### [TRY IT]
What number of lines in the records below hold the word "jsdelivr"? Give that number alone.

### [INPUT DATA]
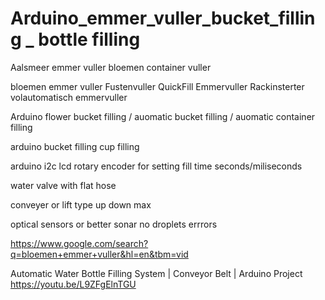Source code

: # Arduino_emmer_vuller_bucket_filling _ bottle filling
Aalsmeer emmer vuller bloemen container vuller

bloemen emmer vuller Fustenvuller QuickFill Emmervuller Rackinsterter volautomatisch emmervuller

Arduino flower bucket filling / auomatic bucket filling / auomatic container filling

arduino bucket filling cup filling

arduino i2c lcd rotary encoder for setting fill time seconds/miliseconds

water valve with flat hose

conveyer or lift type up down max

optical sensors or better sonar no droplets errrors

https://www.google.com/search?q=bloemen+emmer+vuller&hl=en&tbm=vid


Automatic Water Bottle Filling System | Conveyor Belt | Arduino Project
https://youtu.be/L9ZFgElnTGU
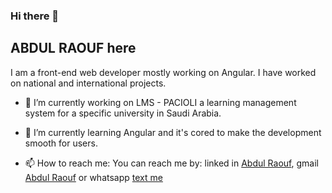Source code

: ### Hi there 👋
## ABDUL RAOUF here
I am a front-end web developer mostly working on Angular. I have worked on national and international projects.

- 🔭 I’m currently working on LMS - PACIOLI a learning management system for a specific university in Saudi Arabia.

- 🌱 I’m currently learning Angular and it's cored to make the development smooth for users.

- 📫 How to reach me:
  You can reach me by:
  linked in [Abdul Raouf](https://www.linkedin.com/in/abdul-raouf-aa13a21b0/),
  gmail [Abdul Raouf](abdulraouf1033@gmail.com) or
  whatsapp [text me](https://wa.me/923048760833)
  
<!--
**roficoder/roficoder** is a ✨ _special_ ✨ repository because its `README.md` (this file) appears on your GitHub profile.

- 👯 I’m looking to collaborate on ...
- 🤔 I’m looking for help with ...
- 💬 Ask me about ...
- 
- 😄 Pronouns: ...
- ⚡ Fun fact: ...
-->
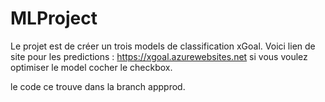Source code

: 
# MLProject

Le projet est de créer un trois models de classification xGoal. 
Voici lien de site pour les predictions : https://xgoal.azurewebsites.net
si vous voulez optimiser le model cocher le checkbox.

le code ce trouve dans la branch appprod.
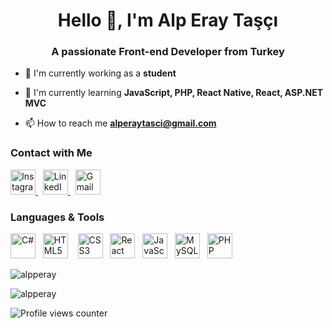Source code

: <h1 align="center">Hello 👋, I'm Alp Eray Taşçı</h1>
<h3 align="center">A passionate Front-end Developer from Turkey</h3>

- 🔭 I'm currently working as a **student**
 
- 🌱 I'm currently learning **JavaScript, PHP, React Native, React, ASP.NET MVC**
 
- 📫 How to reach me <a href="mailto:alperaytasci@gmail.com">**alperaytasci@gmail.com**</a>  


### Contact with Me

<p align="left">
  <a href="https://instagram.com/alperaytasci" target="_blank">
    <img src="https://cdn.simpleicons.org/instagram/E4405F" height="40" alt="Instagram logo" border="0"/>
  </a>
  &nbsp;
  <a href="https://www.linkedin.com/in/alperaytasci" target="_blank">
    <img src="https://cdn.jsdelivr.net/gh/devicons/devicon/icons/linkedin/linkedin-original.svg" height="40" alt="LinkedIn logo" border="0"/>
  </a>
  &nbsp;
  <a href="mailto:alperaytasci@gmail.com" target="_blank">
    <img src="https://cdn.simpleicons.org/gmail/D14836" height="40" alt="Gmail logo" border="0"/>
  </a>
</p>


### Languages & Tools

<p align="left">
  <img src="https://cdn.jsdelivr.net/gh/devicons/devicon/icons/csharp/csharp-original.svg" height="40" alt="C#" border="0"/>
  &nbsp;
  <img src="https://cdn.jsdelivr.net/gh/devicons/devicon/icons/html5/html5-original.svg" height="40" alt="HTML5" border="0"/>
  &nbsp;&nbsp;
  <img src="https://cdn.jsdelivr.net/gh/devicons/devicon/icons/css3/css3-original.svg" height="40" alt="CSS3" border="0"/>
  &nbsp;
  <img src="https://cdn.jsdelivr.net/gh/devicons/devicon/icons/react/react-original.svg" height="40" alt="React Native" border="0"/>
  &nbsp;
  <img src="https://cdn.jsdelivr.net/gh/devicons/devicon/icons/javascript/javascript-original.svg" height="40" alt="JavaScript" border="0"/>
  &nbsp;
  <img src="https://cdn.jsdelivr.net/gh/devicons/devicon/icons/mysql/mysql-original.svg" height="40" alt="MySQL" border="0"/>
  &nbsp;
  <img src="https://cdn.jsdelivr.net/gh/devicons/devicon/icons/php/php-original.svg" height="40" alt="PHP" border="0"/>
</p>

<p>&nbsp;<img align="left" src="https://github-readme-stats.vercel.app/api/top-langs?username=alpperay&show_icons=true&theme=dark&locale=en&layout=compact" alt="alpperay" /></p>

<p><img align="center" src="https://github-readme-stats.vercel.app/api?username=alpperay&show_icons=true&theme=dark&locale=en" alt="alpperay" /></p>

<p align="left">
  <img src="https://komarev.com/ghpvc/?username=alpperay" alt="Profile views counter" />
</p>
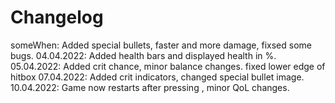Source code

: # **Changelog**

someWhen: Added special bullets, faster and more damage, fixsed some bugs.
04.04.2022: Added health bars and displayed health in %.
05.04.2022: Added crit chance, minor balance changes. fixed lower edge of hitbox
07.04.2022: Added crit indicators, changed special bullet image.
10.04.2022: Game now restarts after pressing <ESC>, minor QoL changes.
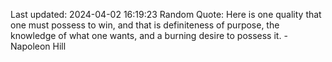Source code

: Last updated: 2024-04-02 16:19:23
Random Quote: Here is one quality that one must possess to win, and that is definiteness of purpose, the knowledge of what one wants, and a burning desire to possess it. - Napoleon Hill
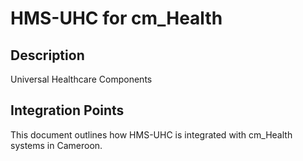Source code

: # HMS-UHC for cm_Health

## Description

Universal Healthcare Components

## Integration Points

This document outlines how HMS-UHC is integrated with cm_Health systems in Cameroon.
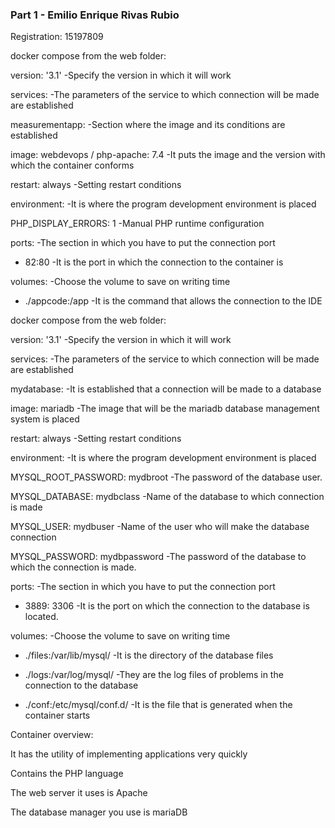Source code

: ### Part 1 - Emilio Enrique Rivas Rubio ###

Registration: 15197809

docker compose from the web folder:

version: '3.1'                          -Specify the version in which it will work

services:                               -The parameters of the service to which connection will be made are established

measurementapp:                         -Section where the image and its conditions are established

image: webdevops / php-apache: 7.4      -It puts the image and the version with which the container conforms

restart: always                         -Setting restart conditions

environment:                            -It is where the program development environment is placed

  PHP_DISPLAY_ERRORS: 1                 -Manual PHP runtime configuration
  
ports:                                  -The section in which you have to put the connection port

  - 82:80                               -It is the port in which the connection to the container is
  
volumes:                                -Choose the volume to save on writing time

  - ./appcode:/app                      -It is the command that allows the connection to the IDE


docker compose from the web folder:

version: '3.1'                          -Specify the version in which it will work

services:                               -The parameters of the service to which connection will be made are established

mydatabase:                             -It is established that a connection will be made to a database

image: mariadb                          -The image that will be the mariadb database management system is placed

restart: always                         -Setting restart conditions

environment:                            -It is where the program development environment is placed

  MYSQL_ROOT_PASSWORD: mydbroot         -The password of the database user.
  
  MYSQL_DATABASE: mydbclass             -Name of the database to which connection is made
  
  MYSQL_USER: mydbuser                  -Name of the user who will make the database connection
  
  MYSQL_PASSWORD: mydbpassword          -The password of the database to which the connection is made.
  
ports:                                  -The section in which you have to put the connection port

  - 3889: 3306                          -It is the port on which the connection to the database is located.
  
volumes:                                -Choose the volume to save on writing time

  - ./files:/var/lib/mysql/             -It is the directory of the database files
  
  - ./logs:/var/log/mysql/              -They are the log files of problems in the connection to the database
  
  - ./conf:/etc/mysql/conf.d/           -It is the file that is generated when the container starts
  
  
Container overview:

It has the utility of implementing applications very quickly

Contains the PHP language

The web server it uses is Apache

The database manager you use is mariaDB
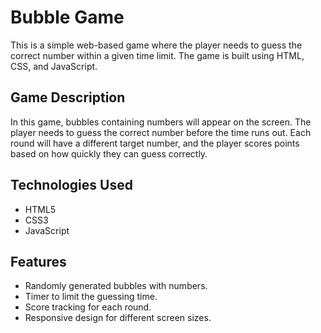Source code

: # Bubble Game

This is a simple web-based game where the player needs to guess the correct number within a given time limit. The game is built using HTML, CSS, and JavaScript.

## Game Description

In this game, bubbles containing numbers will appear on the screen. The player needs to guess the correct number before the time runs out. Each round will have a different target number, and the player scores points based on how quickly they can guess correctly.

## Technologies Used

- HTML5
- CSS3
- JavaScript

## Features

- Randomly generated bubbles with numbers.
- Timer to limit the guessing time.
- Score tracking for each round.
- Responsive design for different screen sizes.
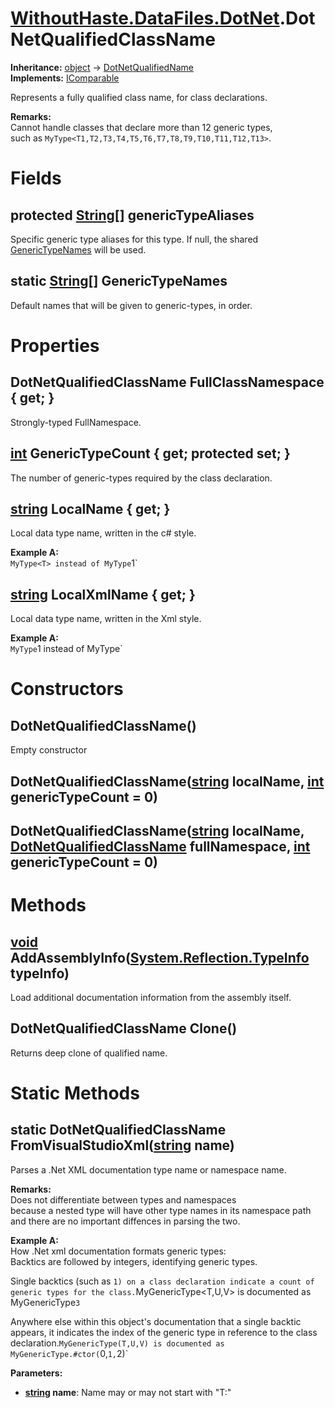 # [WithoutHaste.DataFiles.DotNet](TableOfContents.WithoutHaste.DataFiles.DotNet.md).DotNetQualifiedClassName

**Inheritance:** [object](https://docs.microsoft.com/en-us/dotnet/api/system.object) → [DotNetQualifiedName](WithoutHaste.DataFiles.DotNet.DotNetQualifiedName.md)  
**Implements:** [IComparable](https://docs.microsoft.com/en-us/dotnet/api/system.icomparable)  

Represents a fully qualified class name, for class declarations.  

**Remarks:**  
Cannot handle classes that declare more than 12 generic types,  
such as `MyType<T1,T2,T3,T4,T5,T6,T7,T8,T9,T10,T11,T12,T13>`.  

# Fields

## protected [String[]](https://docs.microsoft.com/en-us/dotnet/api/system.array) genericTypeAliases

Specific generic type aliases for this type. If null, the shared [GenericTypeNames](WithoutHaste.DataFiles.DotNet.DotNetQualifiedClassName.md) will be used.  

## static [String[]](https://docs.microsoft.com/en-us/dotnet/api/system.array) GenericTypeNames

Default names that will be given to generic-types, in order.  

# Properties

## DotNetQualifiedClassName FullClassNamespace { get; }

Strongly-typed FullNamespace.  

## [int](https://docs.microsoft.com/en-us/dotnet/api/system.int32) GenericTypeCount { get; protected set; }

The number of generic-types required by the class declaration.  

## [string](https://docs.microsoft.com/en-us/dotnet/api/system.string) LocalName { get; }

Local data type name, written in the c# style.  

**Example A:**  
`MyType<T> instead of MyType`1`  

## [string](https://docs.microsoft.com/en-us/dotnet/api/system.string) LocalXmlName { get; }

Local data type name, written in the Xml style.  

**Example A:**  
`MyType`1 instead of MyType<T>`  

# Constructors

## DotNetQualifiedClassName()

Empty constructor  

## DotNetQualifiedClassName([string](https://docs.microsoft.com/en-us/dotnet/api/system.string) localName, [int](https://docs.microsoft.com/en-us/dotnet/api/system.int32) genericTypeCount = 0)

## DotNetQualifiedClassName([string](https://docs.microsoft.com/en-us/dotnet/api/system.string) localName, [DotNetQualifiedClassName](WithoutHaste.DataFiles.DotNet.DotNetQualifiedClassName.md) fullNamespace, [int](https://docs.microsoft.com/en-us/dotnet/api/system.int32) genericTypeCount = 0)

# Methods

## [void](https://docs.microsoft.com/en-us/dotnet/api/system.void) AddAssemblyInfo([System.Reflection.TypeInfo](https://docs.microsoft.com/en-us/dotnet/api/system.reflection.typeinfo) typeInfo)

Load additional documentation information from the assembly itself.  

## DotNetQualifiedClassName Clone()

Returns deep clone of qualified name.  

# Static Methods

## static DotNetQualifiedClassName FromVisualStudioXml([string](https://docs.microsoft.com/en-us/dotnet/api/system.string) name)

Parses a .Net XML documentation type name or namespace name.  

**Remarks:**  
Does not differentiate between types and namespaces   
because a nested type will have other type names in its namespace path  
and there are no important diffences in parsing the two.  

**Example A:**  
How .Net xml documentation formats generic types:  
Backtics are followed by integers, identifying generic types.  

Single backtics (such as `1) on a class declaration indicate a count of generic types for the class.`MyGenericType<T,U,V> is documented as MyGenericType`3`  

Anywhere else within this object's documentation that a single backtic appears, it indicates the index of the generic type in reference to the class declaration.`MyGenericType(T,U,V) is documented as MyGenericType.#ctor(`0,`1,`2)`  

**Parameters:**  
* **[string](https://docs.microsoft.com/en-us/dotnet/api/system.string) name**: Name may or may not start with "T:"  

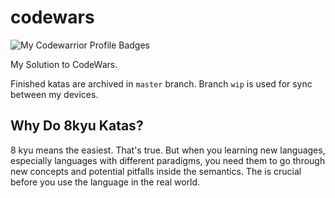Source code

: # codewars

![My Codewarrior Profile Badges](https://www.codewars.com/users/Synthetic%20Dream/badges/large)

My Solution to CodeWars.

Finished katas are archived in `master` branch. Branch `wip` is used for sync between my devices.

## Why Do 8kyu Katas?

8 kyu means the easiest. That's true. But when you learning new languages, especially languages with different paradigms, you need them to go through new concepts and potential pitfalls inside the semantics. The is crucial before you use the language in the real world.
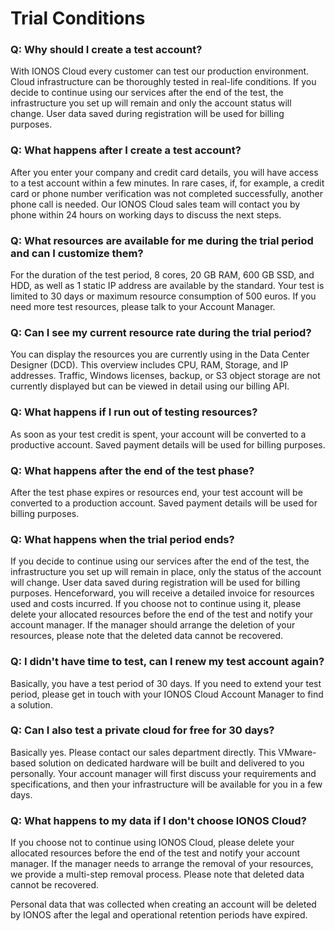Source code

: # Trial Conditions

### Q: Why should I create a test account?

With IONOS Cloud every customer can test our production environment. Cloud infrastructure can be thoroughly tested in real-life conditions. If you decide to continue using our services after the end of the test, the infrastructure you set up will remain and only the account status will change. User data saved during registration will be used for billing purposes.

### Q: What happens after I create a test account?

After you enter your company and credit card details, you will have access to a test account within a few minutes. In rare cases, if, for example, a credit card or phone number verification was not completed successfully, another phone call is needed. Our IONOS Cloud sales team will contact you by phone within 24 hours on working days to discuss the next steps.

### Q: What resources are available for me during the trial period and can I customize them?

For the duration of the test period, 8 cores, 20 GB RAM, 600 GB SSD, and HDD, as well as 1 static IP address are available by the standard. Your test is limited to 30 days or maximum resource consumption of 500 euros. If you need more test resources, please talk to your Account Manager.

### Q: Can I see my current resource rate during the trial period?

You can display the resources you are currently using in the Data Center Designer (DCD). This overview includes CPU, RAM, Storage, and IP addresses. Traffic, Windows licenses, backup, or S3 object storage are not currently displayed but can be viewed in detail using our billing API.

### Q: What happens if I run out of testing resources?

As soon as your test credit is spent, your account will be converted to a productive account. Saved payment details will be used for billing purposes.

### Q: What happens after the end of the test phase?

After the test phase expires or resources end, your test account will be converted to a production account. Saved payment details will be used for billing purposes.

### Q: What happens when the trial period ends?

If you decide to continue using our services after the end of the test, the infrastructure you set up will remain in place, only the status of the account will change. User data saved during registration will be used for billing purposes. Henceforward, you will receive a detailed invoice for resources used and costs incurred. If you choose not to continue using it, please delete your allocated resources before the end of the test and notify your account manager. If the manager should arrange the deletion of your resources, please note that the deleted data cannot be recovered.

### Q: I didn't have time to test, can I renew my test account again?

Basically, you have a test period of 30 days. If you need to extend your test period, please get in touch with your IONOS Cloud Account Manager to find a solution.

### Q: Can I also test a private cloud for free for 30 days?

Basically yes. Please contact our sales department directly. This VMware-based solution on dedicated hardware will be built and delivered to you personally. Your account manager will first discuss your requirements and specifications, and then your infrastructure will be available for you in a few days.

### Q: What happens to my data if I don't choose IONOS Cloud?

If you choose not to continue using IONOS Cloud, please delete your allocated resources before the end of the test and notify your account manager. If the manager needs to arrange the removal of your resources, we provide a multi-step removal process. Please note that deleted data cannot be recovered.

Personal data that was collected when creating an account will be deleted by IONOS after the legal and operational retention periods have expired.
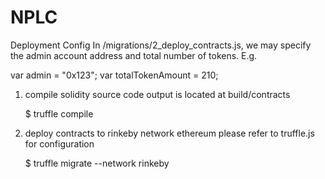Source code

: # NPLC

Deployment Config
In /migrations/2_deploy_contracts.js, we may specify the admin account address and total number of tokens. E.g.

   var admin = "0x123";
   var totalTokenAmount = 210;


1. compile solidity source code
   output is located at build/contracts
   
   $ truffle compile

2. deploy contracts to rinkeby network ethereum
   please refer to truffle.js for configuration

   $ truffle migrate --network rinkeby
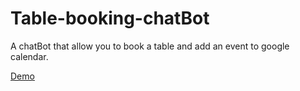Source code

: # Table-booking-chatBot
A chatBot that allow you to book a table and add an event to google calendar.

[Demo](https://bot.dialogflow.com/b5a57c04-0553-48c6-bb3c-007ade22e90d)
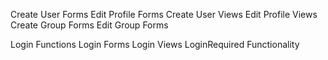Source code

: Create User Forms
Edit Profile Forms
Create User Views
Edit Profile Views
Create Group Forms
Edit Group Forms

Login Functions
Login Forms
Login Views
LoginRequired Functionality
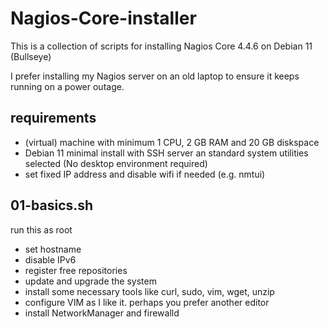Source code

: # Nagios-Core-installer
This is a collection of scripts for installing Nagios Core 4.4.6 on Debian 11 (Bullseye)

I prefer installing my Nagios server on an old laptop to ensure it keeps running on a power outage.

## requirements
- (virtual) machine with minimum 1 CPU, 2 GB RAM and 20 GB diskspace
- Debian 11 minimal install with SSH server an standard system utilities selected (No desktop environment required)
- set fixed IP address and disable wifi if needed (e.g. nmtui) 

## 01-basics.sh
run this as root
- set hostname
- disable IPv6
- register free repositories
- update and upgrade the system
- install some necessary tools like curl, sudo, vim, wget, unzip
- configure VIM as I like it. perhaps you prefer another editor
- install NetworkManager and firewalld
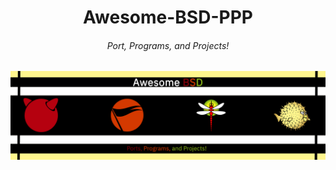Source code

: # <div align="center">Awesome-BSD-PPP</div>
###### <div align="center">Port, Programs, and Projects!</div>

![BSD Banner](img/BSDGitLogo.png)

##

### [PROBLEM SOLUTION]
8